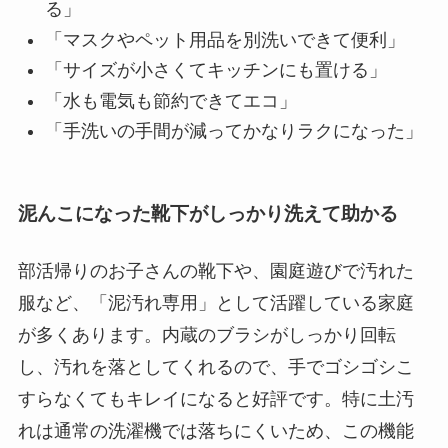
る」
「マスクやペット用品を別洗いできて便利」
「サイズが小さくてキッチンにも置ける」
「水も電気も節約できてエコ」
「手洗いの手間が減ってかなりラクになった」
泥んこになった靴下がしっかり洗えて助かる
部活帰りのお子さんの靴下や、園庭遊びで汚れた
服など、「泥汚れ専用」として活躍している家庭
が多くあります。内蔵のブラシがしっかり回転
し、汚れを落としてくれるので、手でゴシゴシこ
すらなくてもキレイになると好評です。特に土汚
れは通常の洗濯機では落ちにくいため、この機能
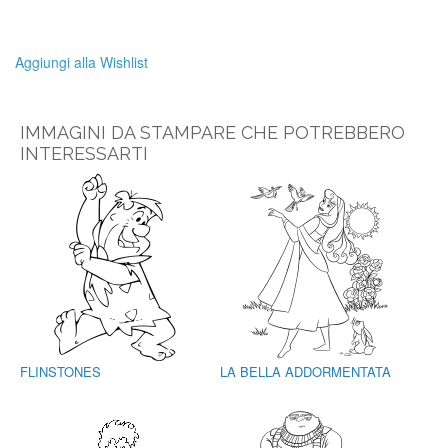
Aggiungi alla Wishlist
IMMAGINI DA STAMPARE CHE POTREBBERO
INTERESSARTI
FLINSTONES
LA BELLA ADDORMENTATA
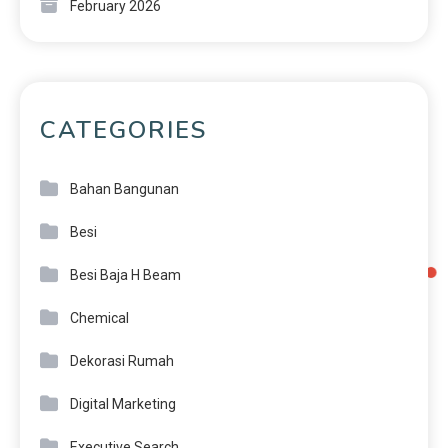
February 2026
CATEGORIES
Bahan Bangunan
Besi
Besi Baja H Beam
Chemical
Dekorasi Rumah
Digital Marketing
Executive Search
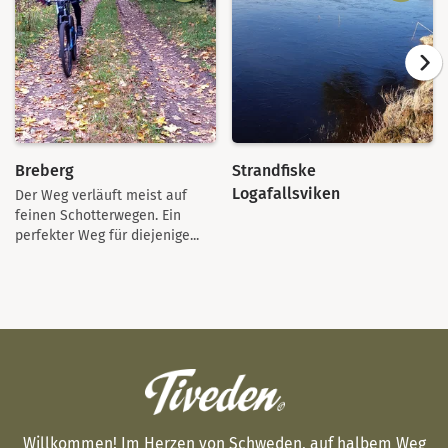
Breberg
Strandfiske
Logafallsviken
Der Weg verläuft meist auf
feinen Schotterwegen. Ein
perfekter Weg für diejenige...
Willkommen! Im Herzen von Schweden, auf halbem Weg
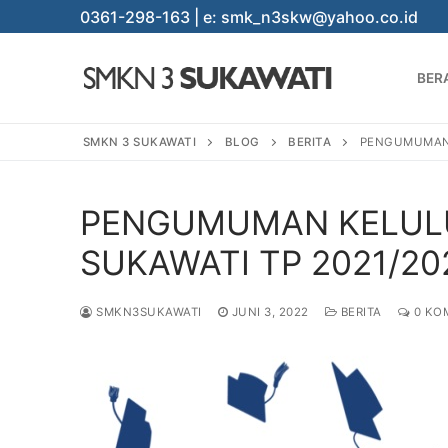
Lompat
0361-298-163 | e: smk_n3skw@yahoo.co.id
ke
konten
BER
SMKN 3 SUKAWATI
BLOG
BERITA
PENGUMUMAN 
PENGUMUMAN KELULU
Cari:
SUKAWATI TP 2021/20
SMKN3SUKAWATI
JUNI 3, 2022
BERITA
0 KO
BERANDA
PROGRAM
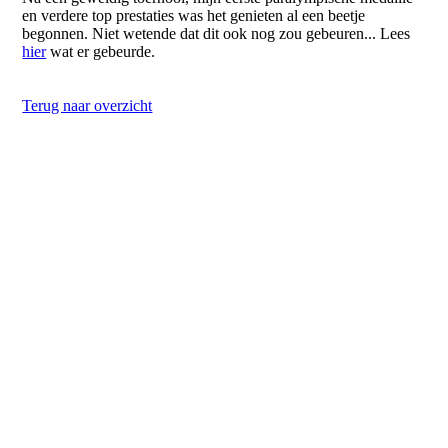
en verdere top prestaties was het genieten al een beetje
begonnen. Niet wetende dat dit ook nog zou gebeuren... Lees
hier
wat er gebeurde.
Terug naar overzicht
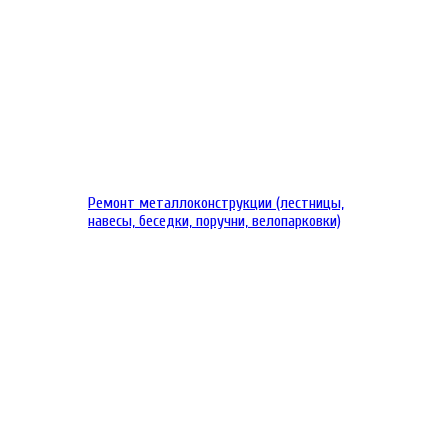
Ремонт металлоконструкции (лестницы,
навесы, беседки, поручни, велопарковки)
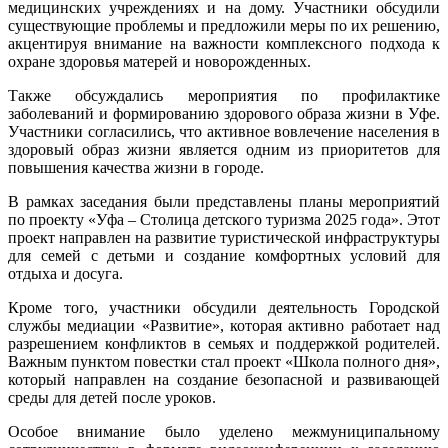
медицинских учреждениях и на дому. Участники обсудили
существующие проблемы и предложили меры по их решению,
акцентируя внимание на важности комплексного подхода к
охране здоровья матерей и новорожденных.
Также обсуждались мероприятия по профилактике
заболеваний и формированию здорового образа жизни в Уфе.
Участники согласились, что активное вовлечение населения в
здоровый образ жизни является одним из приоритетов для
повышения качества жизни в городе.
В рамках заседания были представлены планы мероприятий
по проекту «Уфа – Столица детского туризма 2025 года». Этот
проект направлен на развитие туристической инфраструктуры
для семей с детьми и создание комфортных условий для
отдыха и досуга.
Кроме того, участники обсудили деятельность Городской
службы медиации «Развитие», которая активно работает над
разрешением конфликтов в семьях и поддержкой родителей.
Важным пунктом повестки стал проект «Школа полного дня»,
который направлен на создание безопасной и развивающей
среды для детей после уроков.
Особое внимание было уделено межмуниципальному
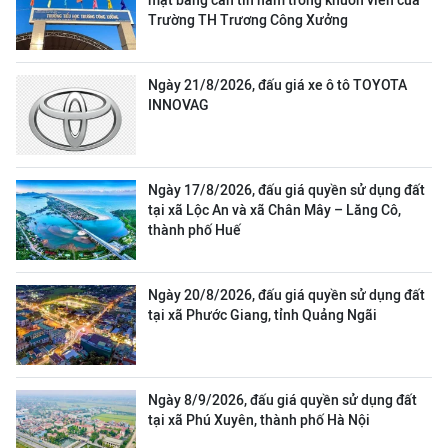
mặt bằng căn tin nằm trong khuôn viên của
Trường TH Trương Công Xưởng
Ngày 21/8/2026, đấu giá xe ô tô TOYOTA
INNOVAG
Ngày 17/8/2026, đấu giá quyền sử dụng đất
tại xã Lộc An và xã Chân Mây – Lăng Cô,
thành phố Huế
Ngày 20/8/2026, đấu giá quyền sử dụng đất
tại xã Phước Giang, tỉnh Quảng Ngãi
Ngày 8/9/2026, đấu giá quyền sử dụng đất
tại xã Phú Xuyên, thành phố Hà Nội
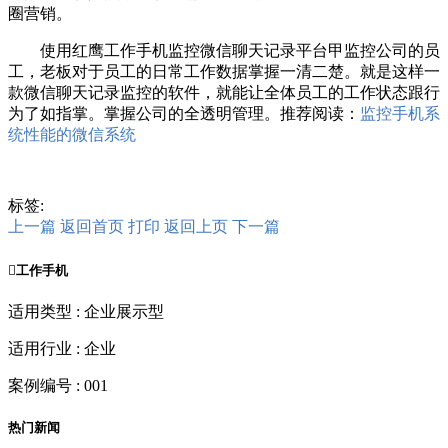
圈营销。
使用红鹰工作手机监控微信聊天记录平台甲监控公司的员
工，老板对于员工的日常工作数据掌握一清二楚。就是这样一
款微信聊天记录监控的软件，就能让全体员工的工作状态跟行
为了如指掌。掌握公司的全透明管理。推荐阅读：
监控手机系
统性能的微信系统
标签:
上一篇
返回首页
打印
返回上页
下一篇

工作手机
适用类型 : 企业展示型
适用行业 : 企业
案例编号 : 001
热门新闻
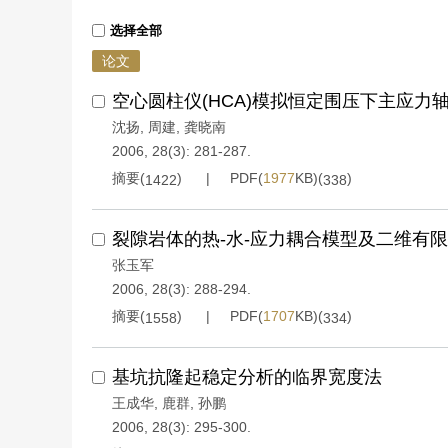
选择全部
论文
空心圆柱仪(HCA)模拟恒定围压下主应力
沈扬
,
周建
,
龚晓南
2006, 28(3): 281-287.
摘要(
)
PDF(
1977
KB)(
)
1422
338
裂隙岩体的热-水-应力耦合模型及二维有
张玉军
2006, 28(3): 288-294.
摘要(
)
PDF(
1707
KB)(
)
1558
334
基坑抗隆起稳定分析的临界宽度法
王成华
,
鹿群
,
孙鹏
2006, 28(3): 295-300.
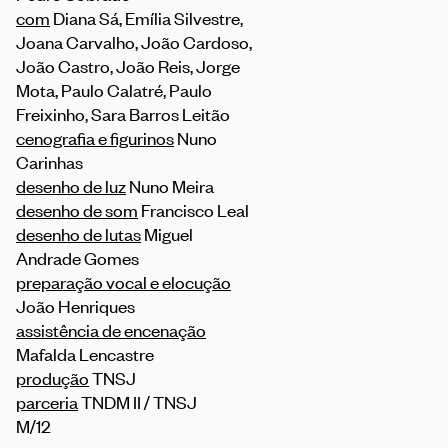
com
Diana Sá, Emília Silvestre,
Joana Carvalho, João Cardoso,
João Castro, João Reis, Jorge
Mota, Paulo Calatré, Paulo
Freixinho, Sara Barros Leitão
cenografia e figurinos
Nuno
Carinhas
desenho de luz
Nuno Meira
desenho de som
Francisco Leal
desenho de lutas
Miguel
Andrade Gomes
preparação vocal e elocução
João Henriques
assistência de encenação
Mafalda Lencastre
produção
TNSJ
parceria
TNDM II / TNSJ
M/12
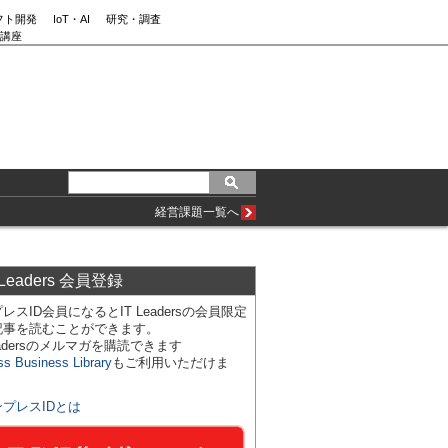
フト開発
IoT・AI
研究・調査
講座
経営課題一覧へ
 Leaders 会員登録
レスID会員になるとIT Leadersの会員限定
記事を読むことができます。
Leadersのメルマガを購読できます
ss Business Library
もご利用いただけま
ンプレスIDとは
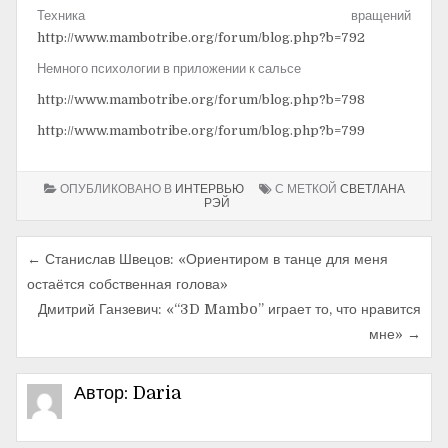
Техника вращений
http://www.mambotribe.org/forum/blog.php?b=792
Немного психологии в приложении к сальсе
http://www.mambotribe.org/forum/blog.php?b=798
http://www.mambotribe.org/forum/blog.php?b=799
ОПУБЛИКОВАНО В
ИНТЕРВЬЮ
С МЕТКОЙ
СВЕТЛАНА
РЭЙ
← Станислав Швецов: «Ориентиром в танце для меня
Н
остаётся собственная голова»
а
Дмитрий Ганзевич: «“3D Mambo” играет то, что нравится
в
мне» →
и
Автор:
Daria
г
а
----
Task> In the data above, the stretch from the line with "Mota, Paulo Calatré, Paulo" through the line with "Техника вращений" is to be returned exactly, minus any pictures.

Solved problem>
Mota, Paulo Calatré, Paulo
Freixinho, Sara Barros Leitão
cenografia e figurinos
Nuno
Carinhas
desenho de luz
Nuno Meira
desenho de som
Francisco Leal
desenho de lutas
Miguel
Andrade Gomes
preparação vocal e elocução
João Henriques
assistência de encenação
Mafalda Lencastre
produção
TNSJ
parceria
TNDM II / TNSJ
M/12
フト開発
IoT・AI
研究・調査
講座
経営課題一覧へ
 Leaders 会員登録
レスID会員になるとIT Leadersの会員限定
記事を読むことができます。
Leadersのメルマガを購読できます
ss Business Library
もご利用いただけま
ンプレスIDとは
Техника вращений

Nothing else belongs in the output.